• [Directions for this task]:
In the answer, every entry must appear exactly as given.

• [Source data]:
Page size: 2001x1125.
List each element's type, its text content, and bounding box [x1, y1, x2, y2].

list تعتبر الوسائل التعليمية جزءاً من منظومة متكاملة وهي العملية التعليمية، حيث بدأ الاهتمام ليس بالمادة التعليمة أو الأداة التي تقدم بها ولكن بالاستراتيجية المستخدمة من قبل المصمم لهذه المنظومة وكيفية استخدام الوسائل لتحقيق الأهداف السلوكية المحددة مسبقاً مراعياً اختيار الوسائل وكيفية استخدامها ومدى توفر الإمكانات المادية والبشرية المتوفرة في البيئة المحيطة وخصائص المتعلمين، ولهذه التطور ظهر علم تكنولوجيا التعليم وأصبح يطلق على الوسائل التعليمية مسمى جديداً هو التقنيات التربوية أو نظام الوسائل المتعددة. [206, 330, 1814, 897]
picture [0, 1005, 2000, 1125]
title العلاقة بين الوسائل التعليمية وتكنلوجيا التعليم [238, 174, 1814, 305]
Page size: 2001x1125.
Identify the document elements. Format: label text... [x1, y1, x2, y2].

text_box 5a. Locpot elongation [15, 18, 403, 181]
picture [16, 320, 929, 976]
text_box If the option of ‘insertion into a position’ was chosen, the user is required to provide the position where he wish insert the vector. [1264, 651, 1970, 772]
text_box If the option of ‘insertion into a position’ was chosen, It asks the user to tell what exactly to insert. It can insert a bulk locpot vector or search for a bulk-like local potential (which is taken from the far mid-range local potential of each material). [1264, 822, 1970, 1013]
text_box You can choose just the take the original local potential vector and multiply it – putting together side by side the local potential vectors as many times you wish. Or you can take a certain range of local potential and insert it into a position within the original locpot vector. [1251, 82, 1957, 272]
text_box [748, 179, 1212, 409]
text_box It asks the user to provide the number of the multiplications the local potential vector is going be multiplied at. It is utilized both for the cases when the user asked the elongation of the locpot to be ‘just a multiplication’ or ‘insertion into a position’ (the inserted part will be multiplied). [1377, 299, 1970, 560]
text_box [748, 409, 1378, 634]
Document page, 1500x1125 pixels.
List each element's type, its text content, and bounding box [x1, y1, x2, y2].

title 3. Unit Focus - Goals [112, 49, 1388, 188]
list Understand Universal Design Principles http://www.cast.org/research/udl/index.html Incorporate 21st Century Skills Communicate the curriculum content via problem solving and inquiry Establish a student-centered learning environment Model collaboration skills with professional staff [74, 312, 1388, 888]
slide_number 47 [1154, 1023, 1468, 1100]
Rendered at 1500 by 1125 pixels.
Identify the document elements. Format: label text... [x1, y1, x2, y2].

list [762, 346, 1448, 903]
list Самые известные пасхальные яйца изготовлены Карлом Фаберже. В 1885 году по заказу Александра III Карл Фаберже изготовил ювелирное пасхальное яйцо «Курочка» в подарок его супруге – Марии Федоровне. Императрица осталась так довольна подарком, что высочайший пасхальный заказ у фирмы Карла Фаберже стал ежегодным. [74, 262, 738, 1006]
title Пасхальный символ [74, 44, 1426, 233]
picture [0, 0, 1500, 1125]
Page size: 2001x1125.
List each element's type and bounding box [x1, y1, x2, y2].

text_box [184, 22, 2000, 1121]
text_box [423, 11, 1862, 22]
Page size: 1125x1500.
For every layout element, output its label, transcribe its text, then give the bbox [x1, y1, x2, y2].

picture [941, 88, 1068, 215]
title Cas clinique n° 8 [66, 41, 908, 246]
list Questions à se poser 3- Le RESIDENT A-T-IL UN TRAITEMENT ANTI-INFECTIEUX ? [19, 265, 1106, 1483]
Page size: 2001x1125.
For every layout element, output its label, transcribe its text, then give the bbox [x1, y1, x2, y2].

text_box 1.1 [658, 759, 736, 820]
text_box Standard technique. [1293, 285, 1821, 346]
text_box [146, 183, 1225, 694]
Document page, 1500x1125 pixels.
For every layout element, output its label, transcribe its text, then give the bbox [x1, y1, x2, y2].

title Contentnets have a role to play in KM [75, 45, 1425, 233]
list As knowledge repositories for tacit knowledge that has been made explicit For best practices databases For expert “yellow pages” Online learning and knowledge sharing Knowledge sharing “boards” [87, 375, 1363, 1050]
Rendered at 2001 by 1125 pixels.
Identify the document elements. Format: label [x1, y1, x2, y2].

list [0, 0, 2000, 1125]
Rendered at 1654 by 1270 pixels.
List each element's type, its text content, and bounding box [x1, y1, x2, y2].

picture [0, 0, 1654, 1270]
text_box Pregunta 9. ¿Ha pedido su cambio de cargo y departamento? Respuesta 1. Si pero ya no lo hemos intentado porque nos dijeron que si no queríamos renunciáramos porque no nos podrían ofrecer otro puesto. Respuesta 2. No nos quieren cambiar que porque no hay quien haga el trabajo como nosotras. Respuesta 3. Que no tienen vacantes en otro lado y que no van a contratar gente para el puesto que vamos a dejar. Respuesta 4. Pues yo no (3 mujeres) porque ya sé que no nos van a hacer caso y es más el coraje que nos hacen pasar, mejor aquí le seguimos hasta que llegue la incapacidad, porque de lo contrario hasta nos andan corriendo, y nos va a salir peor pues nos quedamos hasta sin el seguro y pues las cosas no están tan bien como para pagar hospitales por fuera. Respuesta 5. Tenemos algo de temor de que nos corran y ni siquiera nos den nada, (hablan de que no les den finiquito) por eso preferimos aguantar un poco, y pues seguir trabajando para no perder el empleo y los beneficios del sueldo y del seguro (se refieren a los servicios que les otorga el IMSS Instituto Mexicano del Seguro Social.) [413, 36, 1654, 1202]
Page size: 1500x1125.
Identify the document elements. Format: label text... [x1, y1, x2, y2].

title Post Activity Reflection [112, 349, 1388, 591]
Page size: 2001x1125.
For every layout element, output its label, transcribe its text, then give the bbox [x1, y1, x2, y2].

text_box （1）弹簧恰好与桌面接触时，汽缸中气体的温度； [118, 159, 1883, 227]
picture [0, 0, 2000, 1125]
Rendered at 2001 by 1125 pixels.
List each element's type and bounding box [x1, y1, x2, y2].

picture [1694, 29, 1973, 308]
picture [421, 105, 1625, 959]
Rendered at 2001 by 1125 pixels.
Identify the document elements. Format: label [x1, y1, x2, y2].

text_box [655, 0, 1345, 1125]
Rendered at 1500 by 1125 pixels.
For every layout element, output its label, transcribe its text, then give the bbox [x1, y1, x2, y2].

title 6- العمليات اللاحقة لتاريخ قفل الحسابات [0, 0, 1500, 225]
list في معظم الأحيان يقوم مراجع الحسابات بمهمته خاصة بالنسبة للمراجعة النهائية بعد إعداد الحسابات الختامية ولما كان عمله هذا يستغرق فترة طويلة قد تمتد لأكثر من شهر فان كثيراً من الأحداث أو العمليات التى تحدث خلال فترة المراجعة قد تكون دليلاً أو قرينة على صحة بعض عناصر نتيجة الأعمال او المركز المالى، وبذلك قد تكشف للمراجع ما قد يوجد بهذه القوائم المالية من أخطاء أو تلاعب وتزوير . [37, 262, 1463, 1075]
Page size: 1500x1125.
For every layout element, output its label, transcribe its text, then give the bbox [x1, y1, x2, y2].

• [The completed task]:
Page size: 2001x1125.
List each element's type, its text content, and bounding box [x1, y1, x2, y2].

list تعتبر الوسائل التعليمية جزءاً من منظومة متكاملة وهي العملية التعليمية، حيث بدأ الاهتمام ليس بالمادة التعليمة أو الأداة التي تقدم بها ولكن بالاستراتيجية المستخدمة من قبل المصمم لهذه المنظومة وكيفية استخدام الوسائل لتحقيق الأهداف السلوكية المحددة مسبقاً مراعياً اختيار الوسائل وكيفية استخدامها ومدى توفر الإمكانات المادية والبشرية المتوفرة في البيئة المحيطة وخصائص المتعلمين، ولهذه التطور ظهر علم تكنولوجيا التعليم وأصبح يطلق على الوسائل التعليمية مسمى جديداً هو التقنيات التربوية أو نظام الوسائل المتعددة. [206, 330, 1814, 897]
picture [0, 1005, 2000, 1125]
title العلاقة بين الوسائل التعليمية وتكنلوجيا التعليم [238, 174, 1814, 305]
Page size: 2001x1125.
Identify the document elements. Format: label text... [x1, y1, x2, y2].

text_box 5a. Locpot elongation [15, 18, 403, 181]
picture [16, 320, 929, 976]
text_box If the option of ‘insertion into a position’ was chosen, the user is required to provide the position where he wish insert the vector. [1264, 651, 1970, 772]
text_box If the option of ‘insertion into a position’ was chosen, It asks the user to tell what exactly to insert. It can insert a bulk locpot vector or search for a bulk-like local potential (which is taken from the far mid-range local potential of each material). [1264, 822, 1970, 1013]
text_box You can choose just the take the original local potential vector and multiply it – putting together side by side the local potential vectors as many times you wish. Or you can take a certain range of local potential and insert it into a position within the original locpot vector. [1251, 82, 1957, 272]
text_box [748, 179, 1212, 409]
text_box It asks the user to provide the number of the multiplications the local potential vector is going be multiplied at. It is utilized both for the cases when the user asked the elongation of the locpot to be ‘just a multiplication’ or ‘insertion into a position’ (the inserted part will be multiplied). [1377, 299, 1970, 560]
text_box [748, 409, 1378, 634]
Document page, 1500x1125 pixels.
List each element's type, its text content, and bounding box [x1, y1, x2, y2].

title 3. Unit Focus - Goals [112, 49, 1388, 188]
list Understand Universal Design Principles http://www.cast.org/research/udl/index.html Incorporate 21st Century Skills Communicate the curriculum content via problem solving and inquiry Establish a student-centered learning environment Model collaboration skills with professional staff [74, 312, 1388, 888]
slide_number 47 [1154, 1023, 1468, 1100]
Rendered at 1500 by 1125 pixels.
Identify the document elements. Format: label text... [x1, y1, x2, y2].

list [762, 346, 1448, 903]
list Самые известные пасхальные яйца изготовлены Карлом Фаберже. В 1885 году по заказу Александра III Карл Фаберже изготовил ювелирное пасхальное яйцо «Курочка» в подарок его супруге – Марии Федоровне. Императрица осталась так довольна подарком, что высочайший пасхальный заказ у фирмы Карла Фаберже стал ежегодным. [74, 262, 738, 1006]
title Пасхальный символ [74, 44, 1426, 233]
picture [0, 0, 1500, 1125]
Page size: 2001x1125.
List each element's type and bounding box [x1, y1, x2, y2].

text_box [184, 22, 2000, 1121]
text_box [423, 11, 1862, 22]
Page size: 1125x1500.
For every layout element, output its label, transcribe its text, then give the bbox [x1, y1, x2, y2].

picture [941, 88, 1068, 215]
title Cas clinique n° 8 [66, 41, 908, 246]
list Questions à se poser 3- Le RESIDENT A-T-IL UN TRAITEMENT ANTI-INFECTIEUX ? [19, 265, 1106, 1483]
Page size: 2001x1125.
For every layout element, output its label, transcribe its text, then give the bbox [x1, y1, x2, y2].

text_box 1.1 [658, 759, 736, 820]
text_box Standard technique. [1293, 285, 1821, 346]
text_box [146, 183, 1225, 694]
Document page, 1500x1125 pixels.
For every layout element, output its label, transcribe its text, then give the bbox [x1, y1, x2, y2].

title Contentnets have a role to play in KM [75, 45, 1425, 233]
list As knowledge repositories for tacit knowledge that has been made explicit For best practices databases For expert “yellow pages” Online learning and knowledge sharing Knowledge sharing “boards” [87, 375, 1363, 1050]
Rendered at 2001 by 1125 pixels.
Identify the document elements. Format: label [x1, y1, x2, y2].

list [0, 0, 2000, 1125]
Rendered at 1654 by 1270 pixels.
List each element's type, its text content, and bounding box [x1, y1, x2, y2].

picture [0, 0, 1654, 1270]
text_box Pregunta 9. ¿Ha pedido su cambio de cargo y departamento? Respuesta 1. Si pero ya no lo hemos intentado porque nos dijeron que si no queríamos renunciáramos porque no nos podrían ofrecer otro puesto. Respuesta 2. No nos quieren cambiar que porque no hay quien haga el trabajo como nosotras. Respuesta 3. Que no tienen vacantes en otro lado y que no van a contratar gente para el puesto que vamos a dejar. Respuesta 4. Pues yo no (3 mujeres) porque ya sé que no nos van a hacer caso y es más el coraje que nos hacen pasar, mejor aquí le seguimos hasta que llegue la incapacidad, porque de lo contrario hasta nos andan corriendo, y nos va a salir peor pues nos quedamos hasta sin el seguro y pues las cosas no están tan bien como para pagar hospitales por fuera. Respuesta 5. Tenemos algo de temor de que nos corran y ni siquiera nos den nada, (hablan de que no les den finiquito) por eso preferimos aguantar un poco, y pues seguir trabajando para no perder el empleo y los beneficios del sueldo y del seguro (se refieren a los servicios que les otorga el IMSS Instituto Mexicano del Seguro Social.) [413, 36, 1654, 1202]
Page size: 1500x1125.
Identify the document elements. Format: label text... [x1, y1, x2, y2].

title Post Activity Reflection [112, 349, 1388, 591]
Page size: 2001x1125.
For every layout element, output its label, transcribe its text, then give the bbox [x1, y1, x2, y2].

text_box （1）弹簧恰好与桌面接触时，汽缸中气体的温度； [118, 159, 1883, 227]
picture [0, 0, 2000, 1125]
Rendered at 2001 by 1125 pixels.
List each element's type and bounding box [x1, y1, x2, y2].

picture [1694, 29, 1973, 308]
picture [421, 105, 1625, 959]
Rendered at 2001 by 1125 pixels.
Identify the document elements. Format: label [x1, y1, x2, y2].

text_box [655, 0, 1345, 1125]
Rendered at 1500 by 1125 pixels.
For every layout element, output its label, transcribe its text, then give the bbox [x1, y1, x2, y2].

title 6- العمليات اللاحقة لتاريخ قفل الحسابات [0, 0, 1500, 225]
list في معظم الأحيان يقوم مراجع الحسابات بمهمته خاصة بالنسبة للمراجعة النهائية بعد إعداد الحسابات الختامية ولما كان عمله هذا يستغرق فترة طويلة قد تمتد لأكثر من شهر فان كثيراً من الأحداث أو العمليات التى تحدث خلال فترة المراجعة قد تكون دليلاً أو قرينة على صحة بعض عناصر نتيجة الأعمال او المركز المالى، وبذلك قد تكشف للمراجع ما قد يوجد بهذه القوائم المالية من أخطاء أو تلاعب وتزوير . [37, 262, 1463, 1075]
Page size: 1500x1125.
For every layout element, output its label, transcribe its text, then give the bbox [x1, y1, x2, y2].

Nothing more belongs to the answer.